We chatted a bit about the annoying ServSafe exam we took on Monday (spelling errors! vague questions! unexpectedly easy!) then moved into more nitty gritty on marketing.

Marketing is all about finding and taking advantage of trends, as opposed to fads. Fads are a quirk, a spoke that comes on quick, rises and falls in a blink. Trends slowly build, sustain, and slowly fade away. Dance music is a trend. The Lambada is a fad. Trends and fads are results of consumer behavior.

We reviewed several models of consumer behavior. In quick succession, there is the Marshallian Economic Model: consumers are rational, as price decreases sales will rise, as the competitions prices fall, your prices will fall, and as you advertise more, your sales will rise. This doesn't always work -- if wagyu beef was listed at $9 for 30 oz, something would be very suspicious. People buy stuff like obscenely expensive watches simply because they are expensive. Fact is if you devalue your core product, consumers won't be willing to pay more for it in the future.

The Pavlovian Learning Model states that behavior is learned. Drives are strong internal stimuli, cues are weaker stimuli from within and the environment. A response is a reaction and reinforcement is positive or negative influence on the response.

Veblomian Sociopsychological Model states the social environment is all important.
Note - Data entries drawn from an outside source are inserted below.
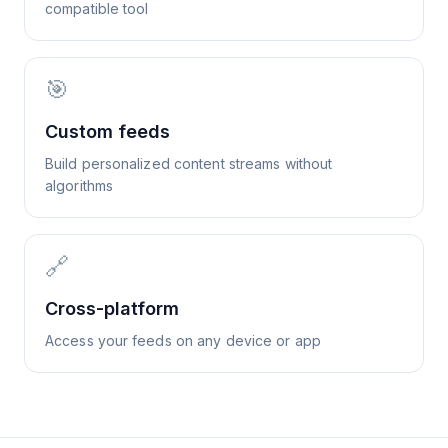
compatible tool
🎯
Custom feeds
Build personalized content streams without
algorithms
🔗
Cross-platform
Access your feeds on any device or app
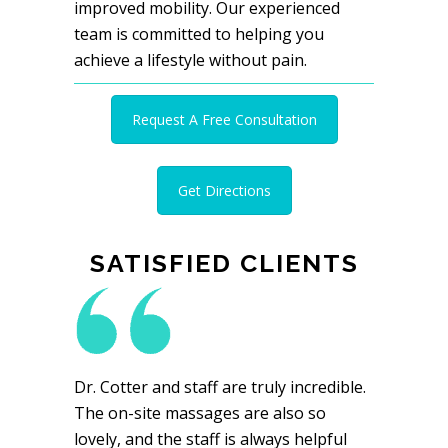
improved mobility. Our experienced
team is committed to helping you
achieve a lifestyle without pain.
Request A Free Consultation
Get Directions
SATISFIED CLIENTS
Dr. Cotter and staff are truly incredible.
The on-site massages are also so
lovely, and the staff is always helpful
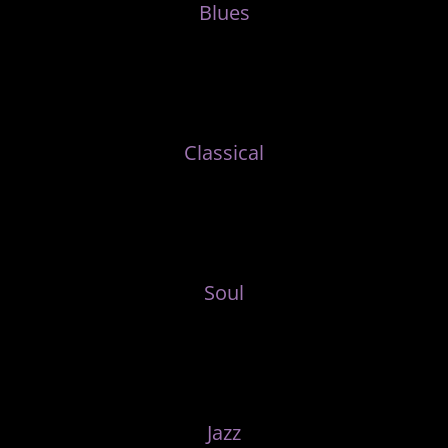
Blues
Classical
Soul
Jazz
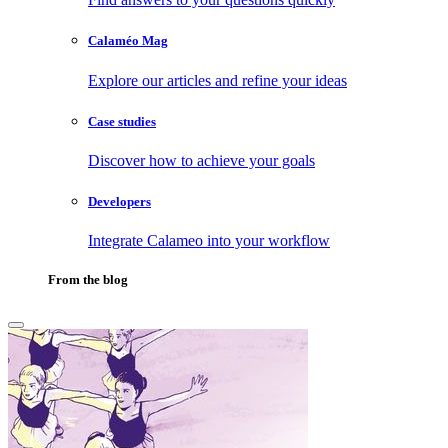
Calaméo Mag
Explore our articles and refine your ideas
Case studies
Discover how to achieve your goals
Developers
Integrate Calameo into your workflow
From the blog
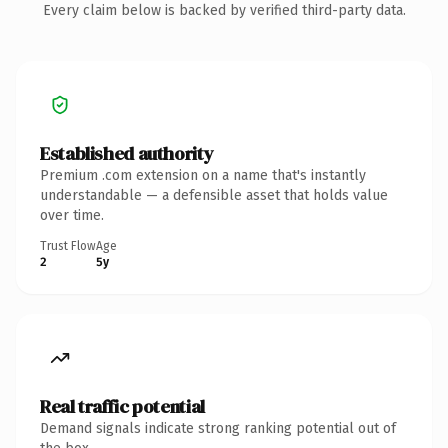
Every claim below is backed by verified third-party data.
Established authority
Premium .com extension on a name that's instantly
understandable — a defensible asset that holds value
over time.
Trust Flow
Age
2
5y
Real traffic potential
Demand signals indicate strong ranking potential out of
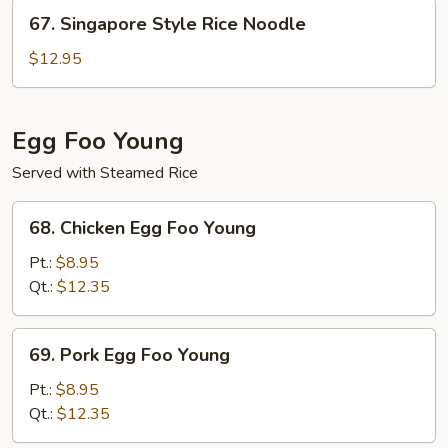
Noodle
67.
67. Singapore Style Rice Noodle
Singapore
Style
$12.95
Rice
Noodle
Egg Foo Young
Served with Steamed Rice
68.
68. Chicken Egg Foo Young
Chicken
Egg
Pt.:
$8.95
Foo
Qt.:
$12.35
Young
69.
69. Pork Egg Foo Young
Pork
Egg
Pt.:
$8.95
Foo
Qt.:
$12.35
Young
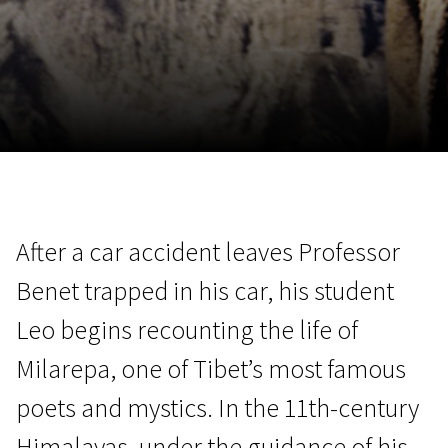
November 5 - 22
2026
After a car accident leaves Professor
Benet trapped in his car, his student
Leo begins recounting the life of
Milarepa, one of Tibet’s most famous
poets and mystics. In the 11th-century
Himalayas, under the guidance of his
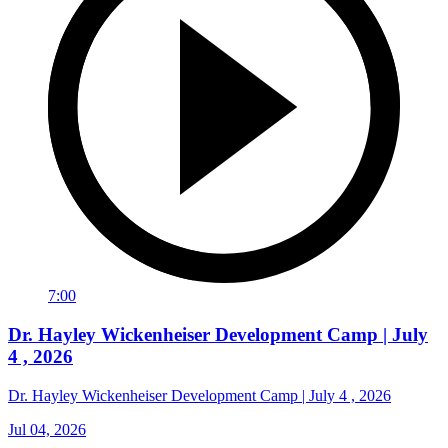
7:00
Dr. Hayley Wickenheiser Development Camp | July
4 , 2026
Dr. Hayley Wickenheiser Development Camp | July 4 , 2026
Jul 04, 2026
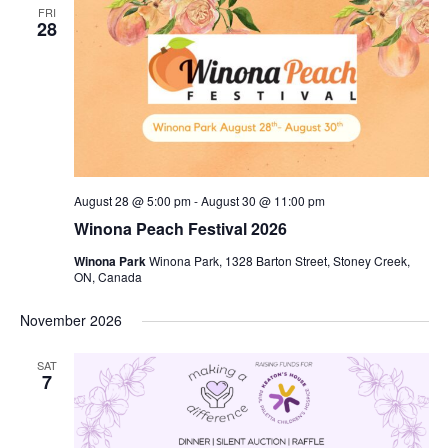
FRI
28
August 28 @ 5:00 pm
-
August 30 @ 11:00 pm
Winona Peach Festival 2026
Winona Park
Winona Park, 1328 Barton Street, Stoney Creek,
ON, Canada
November 2026
SAT
7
Trendy restaurants in the meat packing district are not places to eat good food so much as places to be seen.

The Howard-Sheth model of Buyer Behavior accounts for a large number of inputs and outputs, too many to recount here. The Nicosia Model states that the message given out by an institution contrasts with consumer predisposition to create certain results. For example, McDonalds took the name of a perfectly ordinary breed of cow and gave it's name to a burger - the Angus Beef McWhatever was the same old same old, but the message hit on a predisposition to think it meant something more.

The last hour of the class was dedicated to running through the seven steps for putting together a marketing plan.
  • Situation Analysis: where you are right now. SWOT - strengths, weaknesses, opportunities, threats. Who is the market? How is the competitor's product perceived?
  • Goals: General statement of hoped for results from marketing.
  • Objective: Measurable statement to help determine how much should be spent on marketing.
  • Strategies: how to reach the objective, specific techniques. Four base strategies: aim for target markets or new markets, focus on core products or develop new products.
  • Tactics: Action Plan. Down and dirty, the precise actions
  • Budget: Based on tactics, in line with objectives.
  • Evaluation: Can be built into tactics. That's why some shops ask for your zip code -- to see if their advertising in a certain area makes a difference.